We (the GhettoHackers, with the much appreciated help of Jennifer Grannick) managed to slowly, over the course of the competition, convince Miles to change the rules to a set more conductive to an actual hacking competition. When teams began merging due to the rule changes, we merged with Digital Revelation, to both group's benefit. We gained their server points, and they gained our capture points.
Besides winning CTF, the GhettoHackers / Digital Revelation team also had the highest average Blood Alcohol Level of any group (check out http://cow.pasture.com/~tcroc for more details). As announced at the awards ceremony, we, the GhettoHackers, have retired from CTF after DC9. To help foster more competiton, and for a different application of our expertise, the GhettoHackers will be helping to run CTF at DC10.
Democracy is dead. All kneel to the Commander In Thief.
"this is the ultimate IDS testbed."
No, it really isn't.
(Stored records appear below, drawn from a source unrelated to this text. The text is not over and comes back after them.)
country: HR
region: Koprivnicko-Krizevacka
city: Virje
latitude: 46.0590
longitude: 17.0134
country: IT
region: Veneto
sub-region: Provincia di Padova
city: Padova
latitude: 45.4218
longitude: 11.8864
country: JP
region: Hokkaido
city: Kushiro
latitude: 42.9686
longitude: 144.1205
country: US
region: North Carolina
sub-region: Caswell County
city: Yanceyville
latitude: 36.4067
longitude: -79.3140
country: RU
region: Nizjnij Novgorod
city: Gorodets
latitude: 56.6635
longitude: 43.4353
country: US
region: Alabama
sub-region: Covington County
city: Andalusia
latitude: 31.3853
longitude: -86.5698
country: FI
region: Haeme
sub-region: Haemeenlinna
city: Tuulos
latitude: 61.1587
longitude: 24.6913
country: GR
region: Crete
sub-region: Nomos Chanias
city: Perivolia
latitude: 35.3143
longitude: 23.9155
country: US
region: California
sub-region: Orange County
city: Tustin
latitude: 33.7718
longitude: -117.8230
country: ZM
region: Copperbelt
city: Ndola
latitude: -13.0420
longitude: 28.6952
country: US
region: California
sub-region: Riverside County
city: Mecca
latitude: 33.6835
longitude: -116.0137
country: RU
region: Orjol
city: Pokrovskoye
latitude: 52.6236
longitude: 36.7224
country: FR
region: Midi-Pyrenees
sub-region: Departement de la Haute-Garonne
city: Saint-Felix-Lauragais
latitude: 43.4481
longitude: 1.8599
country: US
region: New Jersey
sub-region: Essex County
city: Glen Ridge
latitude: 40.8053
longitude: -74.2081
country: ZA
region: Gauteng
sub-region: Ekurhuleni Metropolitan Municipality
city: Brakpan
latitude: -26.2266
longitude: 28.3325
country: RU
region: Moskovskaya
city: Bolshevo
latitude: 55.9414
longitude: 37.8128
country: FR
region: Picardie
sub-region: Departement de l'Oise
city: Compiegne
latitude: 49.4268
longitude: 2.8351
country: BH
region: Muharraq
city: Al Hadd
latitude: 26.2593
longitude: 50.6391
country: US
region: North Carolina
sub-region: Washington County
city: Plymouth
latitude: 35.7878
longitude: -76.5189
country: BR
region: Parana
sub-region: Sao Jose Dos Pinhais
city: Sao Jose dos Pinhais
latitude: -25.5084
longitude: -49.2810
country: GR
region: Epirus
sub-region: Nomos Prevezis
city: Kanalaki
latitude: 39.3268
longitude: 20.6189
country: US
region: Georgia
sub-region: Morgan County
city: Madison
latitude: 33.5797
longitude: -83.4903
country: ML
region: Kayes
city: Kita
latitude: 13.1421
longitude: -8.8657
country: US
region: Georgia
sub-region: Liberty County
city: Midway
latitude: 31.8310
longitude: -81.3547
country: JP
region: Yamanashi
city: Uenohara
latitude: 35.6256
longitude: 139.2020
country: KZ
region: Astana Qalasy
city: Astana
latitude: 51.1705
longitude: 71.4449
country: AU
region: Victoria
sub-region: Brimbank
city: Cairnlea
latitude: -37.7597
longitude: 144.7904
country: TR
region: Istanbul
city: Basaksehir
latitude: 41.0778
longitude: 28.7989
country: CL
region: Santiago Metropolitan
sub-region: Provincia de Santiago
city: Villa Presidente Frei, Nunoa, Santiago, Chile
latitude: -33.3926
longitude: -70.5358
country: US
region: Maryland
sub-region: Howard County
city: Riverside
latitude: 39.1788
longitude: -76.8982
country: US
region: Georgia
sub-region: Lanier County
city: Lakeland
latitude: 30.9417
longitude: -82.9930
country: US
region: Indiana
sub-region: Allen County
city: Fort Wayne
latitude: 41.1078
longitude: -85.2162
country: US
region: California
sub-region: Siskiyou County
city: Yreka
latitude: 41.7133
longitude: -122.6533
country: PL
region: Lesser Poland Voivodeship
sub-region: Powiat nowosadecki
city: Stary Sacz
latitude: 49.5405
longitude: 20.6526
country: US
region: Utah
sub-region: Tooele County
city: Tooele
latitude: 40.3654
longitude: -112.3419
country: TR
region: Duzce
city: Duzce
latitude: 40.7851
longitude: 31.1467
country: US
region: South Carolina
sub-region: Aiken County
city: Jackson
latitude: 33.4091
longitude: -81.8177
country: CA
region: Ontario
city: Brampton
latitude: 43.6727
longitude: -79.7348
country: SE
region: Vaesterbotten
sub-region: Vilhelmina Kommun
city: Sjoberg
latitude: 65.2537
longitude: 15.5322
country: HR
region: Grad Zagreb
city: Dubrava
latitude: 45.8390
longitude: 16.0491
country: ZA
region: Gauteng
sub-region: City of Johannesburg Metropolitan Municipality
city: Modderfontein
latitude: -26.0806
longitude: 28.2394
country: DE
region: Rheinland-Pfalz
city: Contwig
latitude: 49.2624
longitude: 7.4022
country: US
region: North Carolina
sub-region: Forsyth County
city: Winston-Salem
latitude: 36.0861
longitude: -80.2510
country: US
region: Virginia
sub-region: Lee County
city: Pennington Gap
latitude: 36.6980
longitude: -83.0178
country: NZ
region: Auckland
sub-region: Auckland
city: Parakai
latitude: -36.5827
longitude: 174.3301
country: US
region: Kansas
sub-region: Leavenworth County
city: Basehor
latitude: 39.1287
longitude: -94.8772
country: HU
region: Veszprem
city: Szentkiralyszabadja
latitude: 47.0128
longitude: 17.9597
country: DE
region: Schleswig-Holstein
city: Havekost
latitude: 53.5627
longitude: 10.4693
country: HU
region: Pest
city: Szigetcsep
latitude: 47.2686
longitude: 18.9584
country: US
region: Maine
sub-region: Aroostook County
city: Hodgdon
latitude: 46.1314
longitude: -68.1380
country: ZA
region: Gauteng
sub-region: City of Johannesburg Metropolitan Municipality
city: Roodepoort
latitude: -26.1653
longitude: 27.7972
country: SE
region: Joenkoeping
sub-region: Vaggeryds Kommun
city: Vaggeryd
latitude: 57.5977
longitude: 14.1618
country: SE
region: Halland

Read up on the cluefull folk's take on tiger teams. Tiger teams are not the ultimate test of if your box is hackable or not. Tiger teams are the ultimate test of if said team can hack your box. There is a distinct difference. Similarly, the capture the flag data only documents a select number of hacker's techniques.
You can't predict what hackers will do. You can only be cautious.
i don't understand..... mine said 8MB/sec as well....... i don't understand. i transfered it in linux with the correct wget parameters and it said 120k/s (more reasonable).
These people sign up and paid for the membership. Prizes were promised for those that competed. When it came time to give out the prizes, DEF CON fell flat.
Don't trust DEF CON.
Defcon 9 was my first time with CTF and I must say, it's not exactly what I expected. My buddy Thalakan got recruited to Digital Revelation and he recruited me over there. 90% of the time, everyone hacked systems that were difficult to hack. All the servers on the server segment (x.x.x.250-254) had either chrooted systems, patched servers and for a day and a half, nothing happened. During that time, the most exciting thing was when Dan got social engineered (see above link). However, 2 hacks did happen. I think it was prophet on digital revelation who rooted a win2k box with the unicode exploit. Then, the most exciting hack was the obsd 2.9 local exploit. Someone from the grey team finally setup a server with local access (he gave out login/password) and the race was on to apply the exploit. By this time, we were already merged with ghetto and everyone watched in anticipation. Eugene, from the ghetto hackers worked ferverntly and a bunch of us watched in anticipation. Because of the race condtion, two teams simultaneously rooted the server at the same time and split the points.
Since there was physical access to the box (they were located right next to the operator), I heard that people yanked network cables when they were about to be rooted.
There were many interesting systems and different programs that ran on the network but without source, 2 days is simply not enough time to do anything substantial. I hope next year, Caesar and the Ghetto Hackers will run a better job of providing more interesting hacks. I'm hoping the judges will put up servers that arent locked down. Those roots will be for maybe 10 points. Roots in servers with no known vulnerability (with source provided) will give 100 points. Something like that would provide with more hacks than the 3-5 roots we had. Having each team provide servers that are locked down is plain stupid.